Feature A: As the API will be used internally and will be consumed by other API applications, fuzzy searching doesn't make sense Using the SQL operator ILIKE is well suited for this case.
Feature B: The JSON provide multiple top tier apps (free, paid, grossing) I got stuck here on taking a decision on which top tier app to take, because I assumed that feature A should not display duplicates. I decided to take the free tier only, but after doing it, I thought it will underserve the usecase of the given business goal which I read a bit too late A better solution would have to write table dedicated to ranking, so we separate the ranks from the games, and populate that ranking table and games table accordingly. As you asked to not spend so much time on this exercise, this is what has been done.

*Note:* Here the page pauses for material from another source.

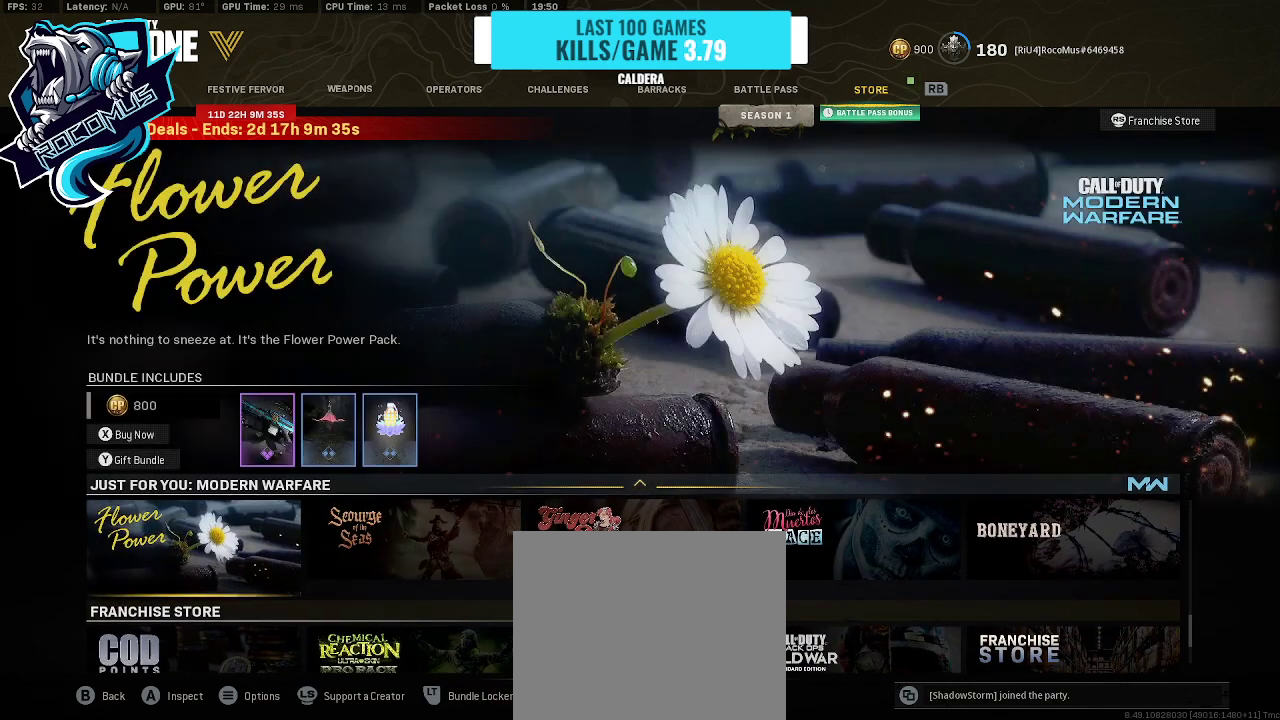
{"buttons": [], "left_stick": "center", "right_stick": "center", "events": []}
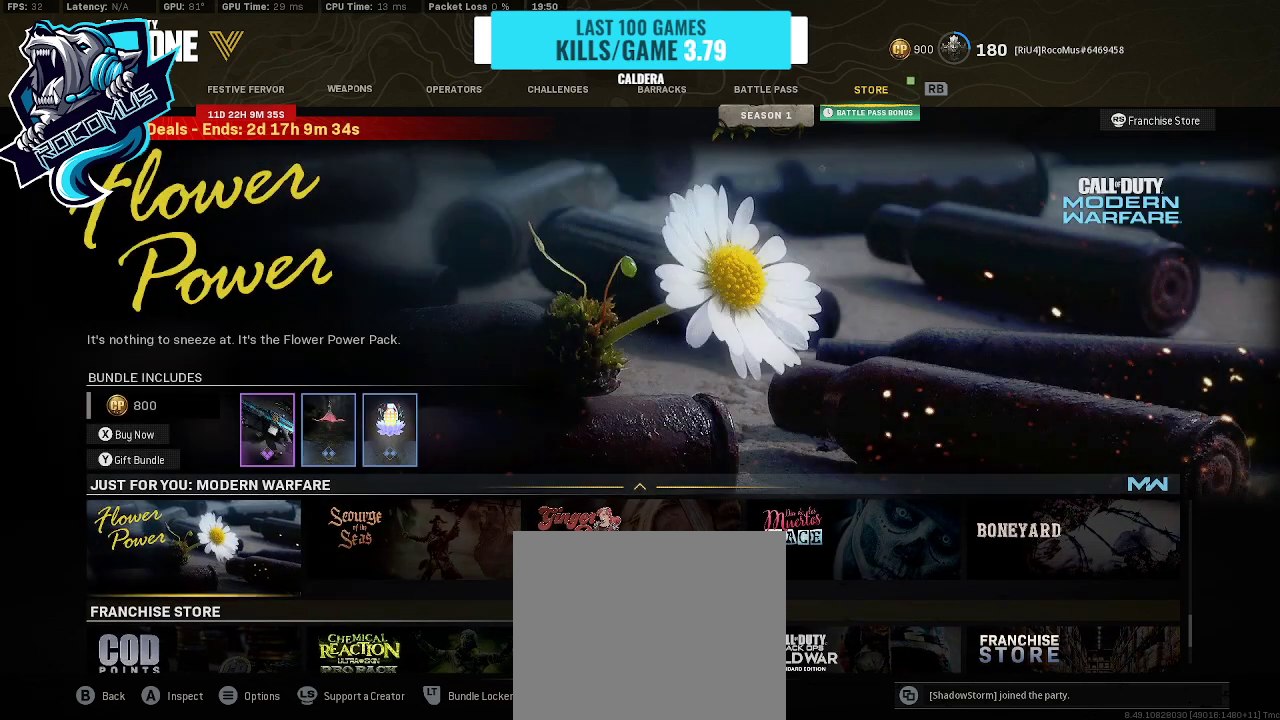
{"buttons": [], "left_stick": "center", "right_stick": "center", "events": [[400, "DPAD_RIGHT", "down"], [500, "DPAD_RIGHT", "up"]]}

Question 1: We are planning to put this project in production. According to you, what are the missing pieces to make this project production ready?
There's a lot that could be done to make this project production ready. We could/should :
- as sqlite is writing in a single file, concurrency writing would be a problem, so switching to PSQL is a good idea
- have a transaction context system would ensure acid semantics
- implement validation on queries made for security issues
- avoid S3 hardcoded url using environments variables
- as it's an internal service, api rate limiting and authentication should be welcomed
- preventing pushing bad code with a CI/CD pipeline
- add structure logging and ingest those logs in an opensearch / any observability tool to monitor this api health.
Let's pretend our data team is now delivering new files every day into the S3 bucket, and our service needs to ingest those files every day through the populate API. Could you describe a suitable solution to automate this? Feel free to propose architectural changes.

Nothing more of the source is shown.